- RECORDS FOR THE TASK:
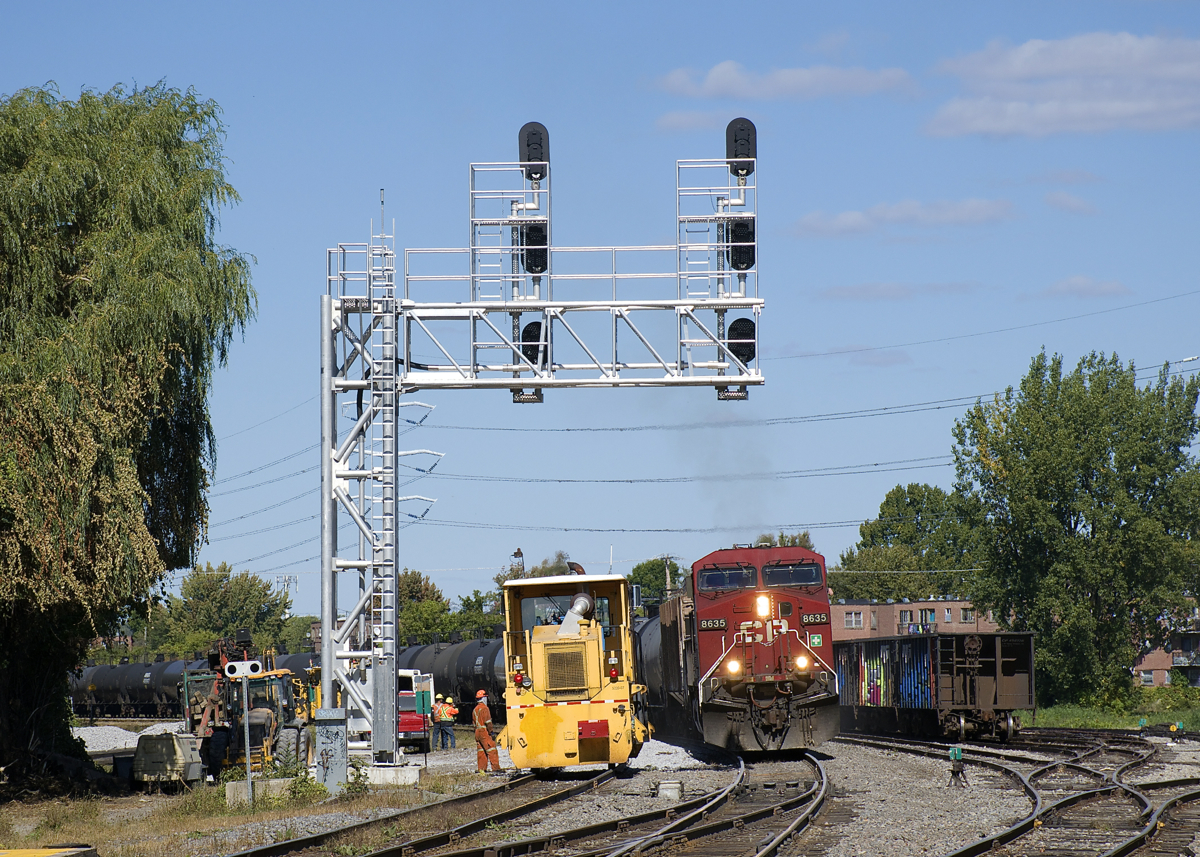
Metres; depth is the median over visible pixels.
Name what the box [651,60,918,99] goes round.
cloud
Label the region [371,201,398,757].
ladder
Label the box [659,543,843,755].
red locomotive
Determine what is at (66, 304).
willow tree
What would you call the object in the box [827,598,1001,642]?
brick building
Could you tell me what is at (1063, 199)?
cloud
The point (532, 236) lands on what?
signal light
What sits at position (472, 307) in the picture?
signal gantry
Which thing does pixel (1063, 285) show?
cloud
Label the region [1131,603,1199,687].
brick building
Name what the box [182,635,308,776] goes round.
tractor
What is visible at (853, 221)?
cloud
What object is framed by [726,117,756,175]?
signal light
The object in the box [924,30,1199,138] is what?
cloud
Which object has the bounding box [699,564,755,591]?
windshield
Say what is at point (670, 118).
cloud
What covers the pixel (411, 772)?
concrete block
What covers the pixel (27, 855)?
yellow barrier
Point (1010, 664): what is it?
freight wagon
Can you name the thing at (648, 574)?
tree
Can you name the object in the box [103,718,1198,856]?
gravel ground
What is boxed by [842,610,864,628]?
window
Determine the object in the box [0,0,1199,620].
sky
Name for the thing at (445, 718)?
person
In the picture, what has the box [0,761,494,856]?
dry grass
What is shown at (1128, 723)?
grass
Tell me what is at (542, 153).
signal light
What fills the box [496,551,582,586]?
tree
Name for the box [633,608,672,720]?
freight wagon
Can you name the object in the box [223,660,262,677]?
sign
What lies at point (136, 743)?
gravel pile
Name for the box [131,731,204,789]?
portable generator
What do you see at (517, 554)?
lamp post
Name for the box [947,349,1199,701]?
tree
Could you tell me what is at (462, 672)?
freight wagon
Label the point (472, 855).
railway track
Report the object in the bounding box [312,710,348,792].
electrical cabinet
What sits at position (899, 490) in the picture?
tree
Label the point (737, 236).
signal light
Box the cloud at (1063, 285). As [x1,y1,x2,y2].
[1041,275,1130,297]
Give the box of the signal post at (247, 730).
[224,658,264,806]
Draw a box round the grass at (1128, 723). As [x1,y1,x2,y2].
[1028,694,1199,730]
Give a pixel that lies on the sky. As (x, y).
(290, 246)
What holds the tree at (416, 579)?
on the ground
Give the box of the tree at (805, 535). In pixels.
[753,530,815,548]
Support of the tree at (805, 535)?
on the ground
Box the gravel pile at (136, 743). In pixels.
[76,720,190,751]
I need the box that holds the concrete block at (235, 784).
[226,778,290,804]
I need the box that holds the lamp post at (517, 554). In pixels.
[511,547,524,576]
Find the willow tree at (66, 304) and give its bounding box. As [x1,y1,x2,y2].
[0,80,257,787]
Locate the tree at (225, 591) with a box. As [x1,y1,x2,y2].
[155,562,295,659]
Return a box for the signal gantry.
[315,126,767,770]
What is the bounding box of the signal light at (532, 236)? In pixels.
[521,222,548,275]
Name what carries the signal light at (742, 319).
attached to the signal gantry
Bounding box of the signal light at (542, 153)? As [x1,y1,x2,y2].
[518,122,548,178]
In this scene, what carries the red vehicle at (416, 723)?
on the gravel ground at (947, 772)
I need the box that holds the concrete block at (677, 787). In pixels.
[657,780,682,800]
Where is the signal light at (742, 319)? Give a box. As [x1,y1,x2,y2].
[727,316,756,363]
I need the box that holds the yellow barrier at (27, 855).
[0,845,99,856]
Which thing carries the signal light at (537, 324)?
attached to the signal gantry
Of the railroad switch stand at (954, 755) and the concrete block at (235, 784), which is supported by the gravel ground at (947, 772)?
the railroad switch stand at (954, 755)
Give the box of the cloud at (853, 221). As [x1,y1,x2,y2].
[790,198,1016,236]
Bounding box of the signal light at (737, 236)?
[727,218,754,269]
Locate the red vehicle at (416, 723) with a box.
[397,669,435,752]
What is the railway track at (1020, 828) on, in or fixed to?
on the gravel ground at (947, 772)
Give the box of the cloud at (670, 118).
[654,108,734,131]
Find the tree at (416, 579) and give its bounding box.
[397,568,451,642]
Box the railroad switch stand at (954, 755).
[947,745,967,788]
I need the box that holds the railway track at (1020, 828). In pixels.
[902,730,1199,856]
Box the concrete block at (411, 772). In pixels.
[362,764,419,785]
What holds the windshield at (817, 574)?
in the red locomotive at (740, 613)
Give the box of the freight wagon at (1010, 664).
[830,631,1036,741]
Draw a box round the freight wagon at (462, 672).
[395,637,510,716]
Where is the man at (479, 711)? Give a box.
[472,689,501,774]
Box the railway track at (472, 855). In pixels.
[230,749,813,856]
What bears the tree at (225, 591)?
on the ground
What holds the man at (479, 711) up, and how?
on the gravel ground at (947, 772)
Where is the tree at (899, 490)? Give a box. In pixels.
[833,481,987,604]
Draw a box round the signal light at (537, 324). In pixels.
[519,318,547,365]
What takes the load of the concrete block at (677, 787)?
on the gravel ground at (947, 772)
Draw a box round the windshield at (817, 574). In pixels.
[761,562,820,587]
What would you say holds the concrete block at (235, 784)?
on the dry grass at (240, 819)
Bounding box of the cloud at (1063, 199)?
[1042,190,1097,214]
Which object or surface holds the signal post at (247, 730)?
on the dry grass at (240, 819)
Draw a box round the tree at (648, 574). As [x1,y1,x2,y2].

- TASK INSTRUCTIONS:
Excluding pictures, reproduce the listing above exactly as it stands.

- RESPONSE AREA:
Metres; depth is the median over visible pixels.
Name what the box [651,60,918,99] goes round.
cloud
Label the region [371,201,398,757].
ladder
Label the box [659,543,843,755].
red locomotive
Determine what is at (66, 304).
willow tree
What would you call the object in the box [827,598,1001,642]?
brick building
Could you tell me what is at (1063, 199)?
cloud
The point (532, 236) lands on what?
signal light
What sits at position (472, 307) in the picture?
signal gantry
Which thing does pixel (1063, 285) show?
cloud
Label the region [1131,603,1199,687].
brick building
Name what the box [182,635,308,776] goes round.
tractor
What is visible at (853, 221)?
cloud
What object is framed by [726,117,756,175]?
signal light
The object in the box [924,30,1199,138] is what?
cloud
Which object has the bounding box [699,564,755,591]?
windshield
Say what is at point (670, 118).
cloud
What covers the pixel (411, 772)?
concrete block
What covers the pixel (27, 855)?
yellow barrier
Point (1010, 664): what is it?
freight wagon
Can you name the thing at (648, 574)?
tree
Can you name the object in the box [103,718,1198,856]?
gravel ground
What is boxed by [842,610,864,628]?
window
Determine the object in the box [0,0,1199,620].
sky
Name for the thing at (445, 718)?
person
In the picture, what has the box [0,761,494,856]?
dry grass
What is shown at (1128, 723)?
grass
Tell me what is at (542, 153).
signal light
What fills the box [496,551,582,586]?
tree
Name for the box [633,608,672,720]?
freight wagon
Can you name the object in the box [223,660,262,677]?
sign
What lies at point (136, 743)?
gravel pile
Name for the box [131,731,204,789]?
portable generator
What do you see at (517, 554)?
lamp post
Name for the box [947,349,1199,701]?
tree
Could you tell me what is at (462, 672)?
freight wagon
Label the point (472, 855).
railway track
Report the object in the bounding box [312,710,348,792].
electrical cabinet
What sits at position (899, 490) in the picture?
tree
Label the point (737, 236).
signal light
Box the cloud at (1063, 285). As [x1,y1,x2,y2].
[1041,275,1130,297]
Give the box of the signal post at (247, 730).
[224,658,264,806]
Draw a box round the grass at (1128, 723). As [x1,y1,x2,y2].
[1028,694,1199,730]
Give a pixel that lies on the sky. As (x, y).
(290, 246)
What holds the tree at (416, 579)?
on the ground
Give the box of the tree at (805, 535). In pixels.
[753,530,815,548]
Support of the tree at (805, 535)?
on the ground
Box the gravel pile at (136, 743). In pixels.
[76,720,190,751]
I need the box that holds the concrete block at (235, 784).
[226,778,290,804]
I need the box that holds the lamp post at (517, 554). In pixels.
[511,547,524,576]
Find the willow tree at (66, 304) and give its bounding box. As [x1,y1,x2,y2].
[0,80,257,787]
Locate the tree at (225, 591) with a box. As [x1,y1,x2,y2].
[155,562,295,659]
Return a box for the signal gantry.
[315,126,767,770]
What is the bounding box of the signal light at (532, 236)? In pixels.
[521,222,548,275]
Name what carries the signal light at (742, 319).
attached to the signal gantry
Bounding box of the signal light at (542, 153)? As [x1,y1,x2,y2].
[518,122,548,178]
In this scene, what carries the red vehicle at (416, 723)?
on the gravel ground at (947, 772)
I need the box that holds the concrete block at (677, 787). In pixels.
[657,780,682,800]
Where is the signal light at (742, 319)? Give a box. As [x1,y1,x2,y2].
[727,316,756,363]
I need the box that holds the yellow barrier at (27, 855).
[0,845,99,856]
Which thing carries the signal light at (537, 324)?
attached to the signal gantry
Of the railroad switch stand at (954, 755) and the concrete block at (235, 784), which is supported by the gravel ground at (947, 772)?
the railroad switch stand at (954, 755)
Give the box of the cloud at (853, 221). As [x1,y1,x2,y2].
[790,198,1016,236]
Bounding box of the signal light at (737, 236)?
[727,218,754,269]
Locate the red vehicle at (416, 723) with a box.
[397,669,435,752]
What is the railway track at (1020, 828) on, in or fixed to?
on the gravel ground at (947, 772)
Give the box of the cloud at (670, 118).
[654,108,734,131]
Find the tree at (416, 579) and give its bounding box.
[397,568,451,642]
Box the railroad switch stand at (954, 755).
[947,745,967,788]
I need the box that holds the railway track at (1020, 828). In pixels.
[902,730,1199,856]
Box the concrete block at (411, 772). In pixels.
[362,764,419,785]
What holds the windshield at (817, 574)?
in the red locomotive at (740, 613)
Give the box of the freight wagon at (1010, 664).
[830,631,1036,741]
Draw a box round the freight wagon at (462, 672).
[395,637,510,716]
Where is the man at (479, 711)? Give a box.
[472,689,501,774]
Box the railway track at (472, 855). In pixels.
[230,749,813,856]
What bears the tree at (225, 591)?
on the ground
What holds the man at (479, 711) up, and how?
on the gravel ground at (947, 772)
Where is the tree at (899, 490)? Give a box. In pixels.
[833,481,987,604]
Draw a box round the signal light at (537, 324). In pixels.
[519,318,547,365]
What takes the load of the concrete block at (677, 787)?
on the gravel ground at (947, 772)
Draw a box round the windshield at (817, 574). In pixels.
[761,562,820,587]
What would you say holds the concrete block at (235, 784)?
on the dry grass at (240, 819)
Bounding box of the cloud at (1063, 199)?
[1042,190,1097,214]
Which object or surface holds the signal post at (247, 730)?
on the dry grass at (240, 819)
Draw a box round the tree at (648, 574). As [x1,y1,x2,y2].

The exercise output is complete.